### Exercise goal
Copy the source text of all the data below line for line, character for character, and leave out the pictures.
*** Input ***
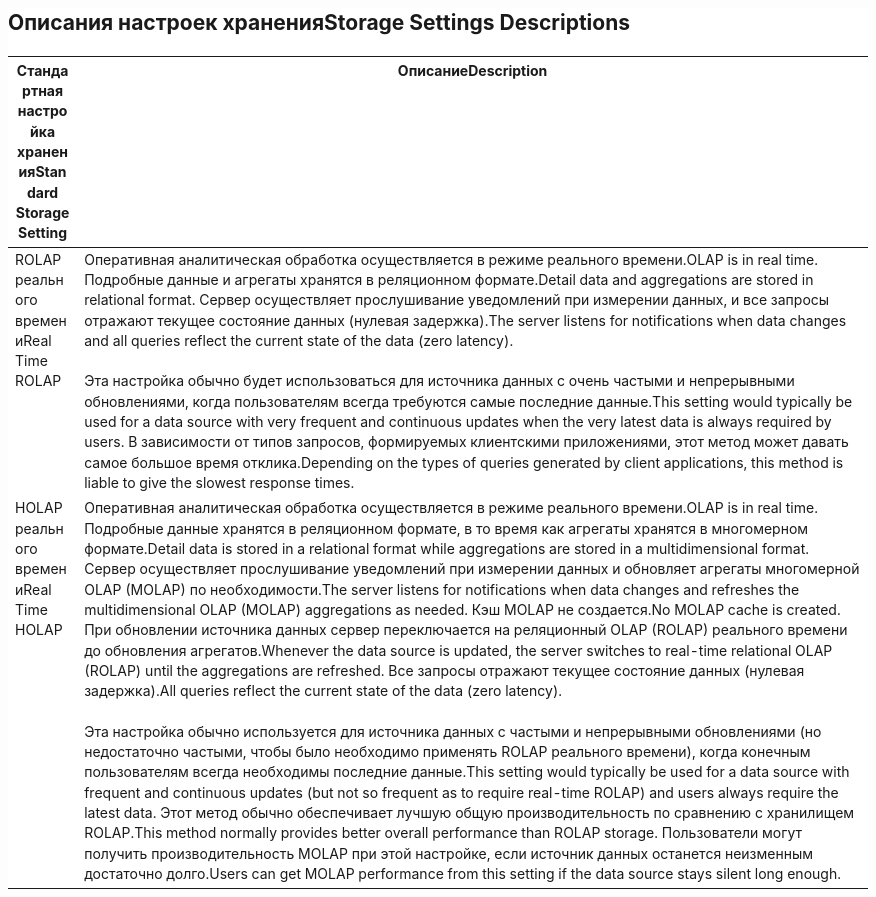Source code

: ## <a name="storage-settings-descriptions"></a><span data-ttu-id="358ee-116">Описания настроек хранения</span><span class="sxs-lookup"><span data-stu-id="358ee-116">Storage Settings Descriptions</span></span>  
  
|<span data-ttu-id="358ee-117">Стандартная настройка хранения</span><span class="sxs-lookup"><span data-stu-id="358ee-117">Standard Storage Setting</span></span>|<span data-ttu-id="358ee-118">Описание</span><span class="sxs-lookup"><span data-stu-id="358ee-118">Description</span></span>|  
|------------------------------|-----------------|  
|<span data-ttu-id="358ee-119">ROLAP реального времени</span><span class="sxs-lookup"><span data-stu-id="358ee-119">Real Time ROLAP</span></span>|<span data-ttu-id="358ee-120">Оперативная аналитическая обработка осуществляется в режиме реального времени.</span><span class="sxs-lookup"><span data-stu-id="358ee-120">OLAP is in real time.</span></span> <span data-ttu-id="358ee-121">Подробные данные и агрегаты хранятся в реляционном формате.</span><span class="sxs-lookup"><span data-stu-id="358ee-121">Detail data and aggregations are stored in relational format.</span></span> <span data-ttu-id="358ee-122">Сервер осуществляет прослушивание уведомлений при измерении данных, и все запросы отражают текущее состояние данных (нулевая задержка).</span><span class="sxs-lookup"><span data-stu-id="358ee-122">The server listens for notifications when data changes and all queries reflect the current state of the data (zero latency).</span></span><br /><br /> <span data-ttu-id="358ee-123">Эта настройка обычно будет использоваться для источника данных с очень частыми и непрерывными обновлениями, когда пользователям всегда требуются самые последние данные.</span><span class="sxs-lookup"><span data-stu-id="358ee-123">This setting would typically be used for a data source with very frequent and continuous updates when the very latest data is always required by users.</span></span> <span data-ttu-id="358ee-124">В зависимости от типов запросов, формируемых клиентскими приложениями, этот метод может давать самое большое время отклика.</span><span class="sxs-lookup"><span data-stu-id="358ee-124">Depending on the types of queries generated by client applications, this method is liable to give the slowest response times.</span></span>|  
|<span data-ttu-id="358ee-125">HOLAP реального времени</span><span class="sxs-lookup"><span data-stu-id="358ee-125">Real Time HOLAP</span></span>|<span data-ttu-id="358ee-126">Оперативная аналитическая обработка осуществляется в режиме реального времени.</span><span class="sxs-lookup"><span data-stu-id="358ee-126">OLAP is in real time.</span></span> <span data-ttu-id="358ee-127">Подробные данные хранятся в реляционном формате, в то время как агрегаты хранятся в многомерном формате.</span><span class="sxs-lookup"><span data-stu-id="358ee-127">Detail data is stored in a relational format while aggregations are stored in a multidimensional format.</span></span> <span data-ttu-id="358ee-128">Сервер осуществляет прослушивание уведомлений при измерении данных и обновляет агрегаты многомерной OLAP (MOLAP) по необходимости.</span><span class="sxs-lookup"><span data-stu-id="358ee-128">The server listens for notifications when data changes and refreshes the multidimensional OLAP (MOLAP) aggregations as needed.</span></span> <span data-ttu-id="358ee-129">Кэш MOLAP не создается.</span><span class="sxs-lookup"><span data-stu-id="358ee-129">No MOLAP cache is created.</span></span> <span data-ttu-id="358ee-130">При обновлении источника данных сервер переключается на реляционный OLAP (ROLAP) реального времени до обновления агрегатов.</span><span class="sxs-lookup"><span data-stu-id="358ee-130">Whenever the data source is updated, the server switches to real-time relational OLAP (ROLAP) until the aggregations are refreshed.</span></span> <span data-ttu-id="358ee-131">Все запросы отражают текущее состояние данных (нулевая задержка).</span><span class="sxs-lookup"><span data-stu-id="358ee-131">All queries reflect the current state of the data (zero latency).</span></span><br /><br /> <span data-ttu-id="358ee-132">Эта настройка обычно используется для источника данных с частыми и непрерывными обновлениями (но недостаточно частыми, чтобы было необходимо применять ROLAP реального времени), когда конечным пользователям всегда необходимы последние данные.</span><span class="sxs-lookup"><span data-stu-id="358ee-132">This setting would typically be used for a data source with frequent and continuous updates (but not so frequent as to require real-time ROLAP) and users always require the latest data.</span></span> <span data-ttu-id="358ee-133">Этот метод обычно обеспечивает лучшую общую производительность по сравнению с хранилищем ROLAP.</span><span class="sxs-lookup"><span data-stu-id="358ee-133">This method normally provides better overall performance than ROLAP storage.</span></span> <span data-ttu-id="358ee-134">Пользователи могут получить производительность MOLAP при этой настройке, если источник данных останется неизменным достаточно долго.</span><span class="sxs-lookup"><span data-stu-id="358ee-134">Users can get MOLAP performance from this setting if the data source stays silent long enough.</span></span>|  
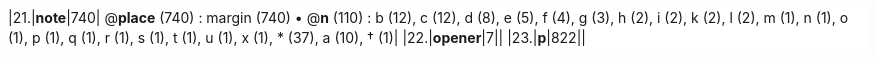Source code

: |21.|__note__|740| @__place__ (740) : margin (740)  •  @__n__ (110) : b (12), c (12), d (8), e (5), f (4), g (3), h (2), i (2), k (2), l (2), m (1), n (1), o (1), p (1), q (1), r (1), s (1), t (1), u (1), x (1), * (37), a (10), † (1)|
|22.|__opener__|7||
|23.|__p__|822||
*** End of Input ***
### Output of the task
Source code

: ## <a name="storage-settings-descriptions"></a><span data-ttu-id="358ee-116">Описания настроек хранения</span><span class="sxs-lookup"><span data-stu-id="358ee-116">Storage Settings Descriptions</span></span>  
  
|<span data-ttu-id="358ee-117">Стандартная настройка хранения</span><span class="sxs-lookup"><span data-stu-id="358ee-117">Standard Storage Setting</span></span>|<span data-ttu-id="358ee-118">Описание</span><span class="sxs-lookup"><span data-stu-id="358ee-118">Description</span></span>|  
|------------------------------|-----------------|  
|<span data-ttu-id="358ee-119">ROLAP реального времени</span><span class="sxs-lookup"><span data-stu-id="358ee-119">Real Time ROLAP</span></span>|<span data-ttu-id="358ee-120">Оперативная аналитическая обработка осуществляется в режиме реального времени.</span><span class="sxs-lookup"><span data-stu-id="358ee-120">OLAP is in real time.</span></span> <span data-ttu-id="358ee-121">Подробные данные и агрегаты хранятся в реляционном формате.</span><span class="sxs-lookup"><span data-stu-id="358ee-121">Detail data and aggregations are stored in relational format.</span></span> <span data-ttu-id="358ee-122">Сервер осуществляет прослушивание уведомлений при измерении данных, и все запросы отражают текущее состояние данных (нулевая задержка).</span><span class="sxs-lookup"><span data-stu-id="358ee-122">The server listens for notifications when data changes and all queries reflect the current state of the data (zero latency).</span></span><br /><br /> <span data-ttu-id="358ee-123">Эта настройка обычно будет использоваться для источника данных с очень частыми и непрерывными обновлениями, когда пользователям всегда требуются самые последние данные.</span><span class="sxs-lookup"><span data-stu-id="358ee-123">This setting would typically be used for a data source with very frequent and continuous updates when the very latest data is always required by users.</span></span> <span data-ttu-id="358ee-124">В зависимости от типов запросов, формируемых клиентскими приложениями, этот метод может давать самое большое время отклика.</span><span class="sxs-lookup"><span data-stu-id="358ee-124">Depending on the types of queries generated by client applications, this method is liable to give the slowest response times.</span></span>|  
|<span data-ttu-id="358ee-125">HOLAP реального времени</span><span class="sxs-lookup"><span data-stu-id="358ee-125">Real Time HOLAP</span></span>|<span data-ttu-id="358ee-126">Оперативная аналитическая обработка осуществляется в режиме реального времени.</span><span class="sxs-lookup"><span data-stu-id="358ee-126">OLAP is in real time.</span></span> <span data-ttu-id="358ee-127">Подробные данные хранятся в реляционном формате, в то время как агрегаты хранятся в многомерном формате.</span><span class="sxs-lookup"><span data-stu-id="358ee-127">Detail data is stored in a relational format while aggregations are stored in a multidimensional format.</span></span> <span data-ttu-id="358ee-128">Сервер осуществляет прослушивание уведомлений при измерении данных и обновляет агрегаты многомерной OLAP (MOLAP) по необходимости.</span><span class="sxs-lookup"><span data-stu-id="358ee-128">The server listens for notifications when data changes and refreshes the multidimensional OLAP (MOLAP) aggregations as needed.</span></span> <span data-ttu-id="358ee-129">Кэш MOLAP не создается.</span><span class="sxs-lookup"><span data-stu-id="358ee-129">No MOLAP cache is created.</span></span> <span data-ttu-id="358ee-130">При обновлении источника данных сервер переключается на реляционный OLAP (ROLAP) реального времени до обновления агрегатов.</span><span class="sxs-lookup"><span data-stu-id="358ee-130">Whenever the data source is updated, the server switches to real-time relational OLAP (ROLAP) until the aggregations are refreshed.</span></span> <span data-ttu-id="358ee-131">Все запросы отражают текущее состояние данных (нулевая задержка).</span><span class="sxs-lookup"><span data-stu-id="358ee-131">All queries reflect the current state of the data (zero latency).</span></span><br /><br /> <span data-ttu-id="358ee-132">Эта настройка обычно используется для источника данных с частыми и непрерывными обновлениями (но недостаточно частыми, чтобы было необходимо применять ROLAP реального времени), когда конечным пользователям всегда необходимы последние данные.</span><span class="sxs-lookup"><span data-stu-id="358ee-132">This setting would typically be used for a data source with frequent and continuous updates (but not so frequent as to require real-time ROLAP) and users always require the latest data.</span></span> <span data-ttu-id="358ee-133">Этот метод обычно обеспечивает лучшую общую производительность по сравнению с хранилищем ROLAP.</span><span class="sxs-lookup"><span data-stu-id="358ee-133">This method normally provides better overall performance than ROLAP storage.</span></span> <span data-ttu-id="358ee-134">Пользователи могут получить производительность MOLAP при этой настройке, если источник данных останется неизменным достаточно долго.</span><span class="sxs-lookup"><span data-stu-id="358ee-134">Users can get MOLAP performance from this setting if the data source stays silent long enough.</span></span>|  
Source code

: |21.|__note__|740| @__place__ (740) : margin (740)  •  @__n__ (110) : b (12), c (12), d (8), e (5), f (4), g (3), h (2), i (2), k (2), l (2), m (1), n (1), o (1), p (1), q (1), r (1), s (1), t (1), u (1), x (1), * (37), a (10), † (1)|
|22.|__opener__|7||
|23.|__p__|822||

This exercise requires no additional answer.